Reproduce verbatim the stretch of the listing from the line that contains "region: Western Australia" through the line that contains "latitude: 31.4757", both included.
## BEGIN
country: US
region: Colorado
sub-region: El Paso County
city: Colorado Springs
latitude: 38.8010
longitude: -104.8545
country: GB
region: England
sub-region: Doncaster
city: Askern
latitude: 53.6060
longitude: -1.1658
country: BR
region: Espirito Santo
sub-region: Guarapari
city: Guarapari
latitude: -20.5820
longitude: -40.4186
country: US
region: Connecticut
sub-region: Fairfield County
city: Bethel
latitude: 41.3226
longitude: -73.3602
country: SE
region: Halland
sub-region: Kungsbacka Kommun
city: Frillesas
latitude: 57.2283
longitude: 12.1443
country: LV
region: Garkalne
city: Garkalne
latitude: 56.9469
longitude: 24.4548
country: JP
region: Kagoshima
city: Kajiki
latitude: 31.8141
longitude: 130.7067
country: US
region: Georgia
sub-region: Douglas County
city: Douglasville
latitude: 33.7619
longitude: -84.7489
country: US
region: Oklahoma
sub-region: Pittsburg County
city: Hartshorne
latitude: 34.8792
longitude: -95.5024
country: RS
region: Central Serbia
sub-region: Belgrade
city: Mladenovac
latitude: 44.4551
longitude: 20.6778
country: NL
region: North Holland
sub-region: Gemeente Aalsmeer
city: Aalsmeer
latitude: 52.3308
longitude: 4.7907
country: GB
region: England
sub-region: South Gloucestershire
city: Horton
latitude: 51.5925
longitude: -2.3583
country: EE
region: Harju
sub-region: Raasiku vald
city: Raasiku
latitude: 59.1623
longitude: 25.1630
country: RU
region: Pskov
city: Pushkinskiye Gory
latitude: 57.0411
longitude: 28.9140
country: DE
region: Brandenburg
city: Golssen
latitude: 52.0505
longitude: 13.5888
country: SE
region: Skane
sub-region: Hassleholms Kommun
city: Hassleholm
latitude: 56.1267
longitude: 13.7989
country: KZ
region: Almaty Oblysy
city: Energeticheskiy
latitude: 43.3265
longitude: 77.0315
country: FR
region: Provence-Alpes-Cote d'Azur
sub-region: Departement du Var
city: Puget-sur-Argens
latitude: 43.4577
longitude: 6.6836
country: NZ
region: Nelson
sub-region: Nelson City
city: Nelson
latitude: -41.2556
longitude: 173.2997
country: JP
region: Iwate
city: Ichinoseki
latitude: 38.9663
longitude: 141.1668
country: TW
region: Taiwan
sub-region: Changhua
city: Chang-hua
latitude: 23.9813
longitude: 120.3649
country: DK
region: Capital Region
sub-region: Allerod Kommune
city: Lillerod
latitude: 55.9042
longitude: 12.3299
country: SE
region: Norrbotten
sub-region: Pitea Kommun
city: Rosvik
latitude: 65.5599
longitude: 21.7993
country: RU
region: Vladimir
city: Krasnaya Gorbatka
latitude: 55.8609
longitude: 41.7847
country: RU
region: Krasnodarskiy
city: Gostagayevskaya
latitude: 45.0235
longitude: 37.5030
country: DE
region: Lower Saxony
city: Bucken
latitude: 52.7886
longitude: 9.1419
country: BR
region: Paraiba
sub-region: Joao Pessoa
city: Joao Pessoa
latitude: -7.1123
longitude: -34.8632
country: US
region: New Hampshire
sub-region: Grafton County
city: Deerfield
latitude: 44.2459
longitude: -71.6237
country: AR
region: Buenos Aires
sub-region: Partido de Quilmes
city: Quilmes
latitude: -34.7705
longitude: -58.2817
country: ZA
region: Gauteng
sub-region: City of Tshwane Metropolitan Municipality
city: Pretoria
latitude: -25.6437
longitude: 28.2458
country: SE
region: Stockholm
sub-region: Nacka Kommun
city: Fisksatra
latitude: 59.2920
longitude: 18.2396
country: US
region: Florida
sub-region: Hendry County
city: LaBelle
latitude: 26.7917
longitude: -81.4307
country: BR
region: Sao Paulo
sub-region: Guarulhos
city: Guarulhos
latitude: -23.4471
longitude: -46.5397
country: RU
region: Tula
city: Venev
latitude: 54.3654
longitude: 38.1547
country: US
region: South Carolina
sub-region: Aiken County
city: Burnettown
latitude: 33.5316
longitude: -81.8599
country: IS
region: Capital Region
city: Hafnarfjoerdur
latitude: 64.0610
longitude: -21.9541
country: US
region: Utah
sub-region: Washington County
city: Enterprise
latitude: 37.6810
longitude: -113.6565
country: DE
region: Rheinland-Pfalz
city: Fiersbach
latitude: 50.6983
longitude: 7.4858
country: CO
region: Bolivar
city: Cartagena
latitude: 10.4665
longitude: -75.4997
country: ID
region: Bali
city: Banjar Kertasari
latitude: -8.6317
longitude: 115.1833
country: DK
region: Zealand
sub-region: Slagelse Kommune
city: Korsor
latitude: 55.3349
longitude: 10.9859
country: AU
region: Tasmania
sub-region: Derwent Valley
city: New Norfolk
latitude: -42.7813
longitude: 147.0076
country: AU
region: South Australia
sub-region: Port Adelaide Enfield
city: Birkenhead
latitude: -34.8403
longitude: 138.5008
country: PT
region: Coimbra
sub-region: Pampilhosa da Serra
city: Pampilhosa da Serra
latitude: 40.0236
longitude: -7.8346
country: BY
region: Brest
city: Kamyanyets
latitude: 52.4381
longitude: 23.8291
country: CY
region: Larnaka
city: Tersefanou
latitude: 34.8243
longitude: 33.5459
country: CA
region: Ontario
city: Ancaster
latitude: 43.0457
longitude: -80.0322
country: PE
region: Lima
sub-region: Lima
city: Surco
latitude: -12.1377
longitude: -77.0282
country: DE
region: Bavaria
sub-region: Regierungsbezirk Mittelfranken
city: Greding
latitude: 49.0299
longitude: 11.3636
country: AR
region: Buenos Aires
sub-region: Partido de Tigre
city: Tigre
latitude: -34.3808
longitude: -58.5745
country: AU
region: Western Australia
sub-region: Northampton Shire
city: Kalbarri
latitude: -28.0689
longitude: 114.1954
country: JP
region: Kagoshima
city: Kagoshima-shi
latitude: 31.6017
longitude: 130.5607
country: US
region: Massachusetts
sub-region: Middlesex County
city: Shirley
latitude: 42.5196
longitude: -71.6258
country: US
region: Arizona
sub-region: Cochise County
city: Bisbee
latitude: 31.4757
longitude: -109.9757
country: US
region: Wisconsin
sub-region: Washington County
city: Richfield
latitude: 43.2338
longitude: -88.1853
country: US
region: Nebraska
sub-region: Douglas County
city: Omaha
## END
#### [Full solution]
region: Western Australia
sub-region: Northampton Shire
city: Kalbarri
latitude: -28.0689
longitude: 114.1954
country: JP
region: Kagoshima
city: Kagoshima-shi
latitude: 31.6017
longitude: 130.5607
country: US
region: Massachusetts
sub-region: Middlesex County
city: Shirley
latitude: 42.5196
longitude: -71.6258
country: US
region: Arizona
sub-region: Cochise County
city: Bisbee
latitude: 31.4757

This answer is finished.